MoveOn depicted Trump as a warmongering Generalissimo itching for an excuse to go to war. To wit: “If you look at all of Trump’s actions and rhetoric together, you’ll see a man assembling a war Cabinet, laying the groundwork to roll out military action, and hungry to push our nation into combat.”

It’s all a little 2003—suspiciously so, in fact, given how different the present Middle East is to the circumstances that prevailed in the region on the eve of the Iraq war. But that war and the movement that opposed it presses all the right buttons among anti-war progressives, who remain as unperturbed now as they were back then about being in the same camp as Saddam Hussein’s regime.

In grafting the Iraq war onto the current Iranian theater, MoveOn believes the specter of renewed American military deployment will ignite the fervor of progressives as the midterm elections approach. But the underlying thinking is flawed enough to invite skepticism over whether anyone is actually going to be persuaded by this line of argument.

It’s perfectly reasonable to contend that Trump’s announcement might accelerate a military confrontation with Iran. But that is not going to be a confrontation that will lead to the deployment of 178,000 U.S.-led troops in the region, as occurred in Iraq. Nor are American interests and assets going to be the direct targets of such a confrontation. A war may well be on the cards, but not necessarily our war.

For progressives like MoveOn, foreign wars are only of political interest if they negatively implicate U.S. corporations and politicians. It helps even more if these wars are amenable to a grand, anti-imperial narrative—in the months before President George W. Bush went to war, millions of people in cities across the world marched to protest what was presented as an imminent, unjust onslaught on Iraq, the main purpose of which was to cement the Israeli occupation of Palestine.

Nothing so convenient is available when it comes to Trump and Iran, however. Just as it’s not obvious that Trump is leading Americans into war, it’s not entirely clear which anti-imperial cause is at stake here. Iran—Persian and Shia—is certainly not a cause that animates the Arab street. Indeed, when Iranian protestors chant “Not Gaza, Not Palestine, My Life for Iran” during anti-regime rallies, it’s safe to assume that most Palestinians would return the compliment. More broadly, most Arab, Asian and European Muslims would not regard an attack on Iran as an attack on them; quite a few of them, including some Persians themselves, would welcome it.

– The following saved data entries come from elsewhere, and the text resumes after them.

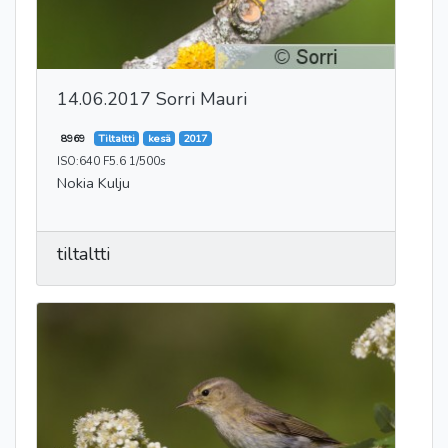
14.06.2017 Sorri Mauri
8969
Tiltaltti
kesä
2017
ISO:640 F5.6 1/500s
Nokia Kulju
tiltaltti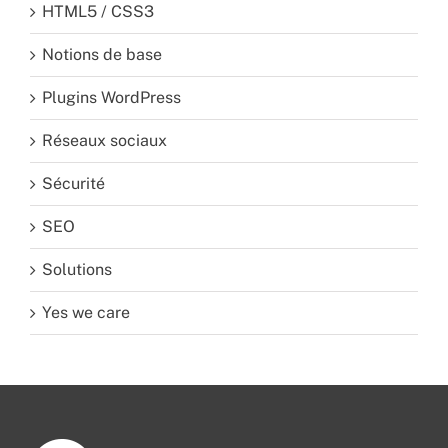
HTML5 / CSS3
Notions de base
Plugins WordPress
Réseaux sociaux
Sécurité
SEO
Solutions
Yes we care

Ironically, they would face in the same challenge in persuading Trump to go to war that MoveOn does when it insists the president wants nothing more: Trump has said and done very little that would slot him into the “warmonger” category. If he has a strategic doctrine, it’s one that leans on local allies to maintain their fundamental security and restricts U.S. military participation to short, demonstrative air strikes.

Crucially, in his dealings with North Korea as with Iran, Trump has shown himself to be an advocate of regime reform, rather than regime change—another key difference with the Iraq-war era. Instead of going to war, the United States demonstrates its unrivaled power by persuading and cajoling rogue states to moderate their external behavior as the price of survival. That, at least, is the theory that is about to be tested in the case of North Korea. Iran similarly has the option to directly engage the U.S. president—something Trump made crystal-clear.

Most irritating of all for those with fond memories of the anti-war activism of the 2000s, it can be argued that Trump’s Iran policy is hawkish enough to satisfy opponents of the Iran deal, yet cautious enough to allay fears of American troops being dragged into an imminent war. And if you talk to Israelis or read the Israeli press, you will realize that when they discuss what a war with Iran might entail, the universal assumption is that the Israel Defense Forces, and not the U.S. armed forces, will be doing the lion’s share of the fighting. That, perhaps, is the biggest difference of all.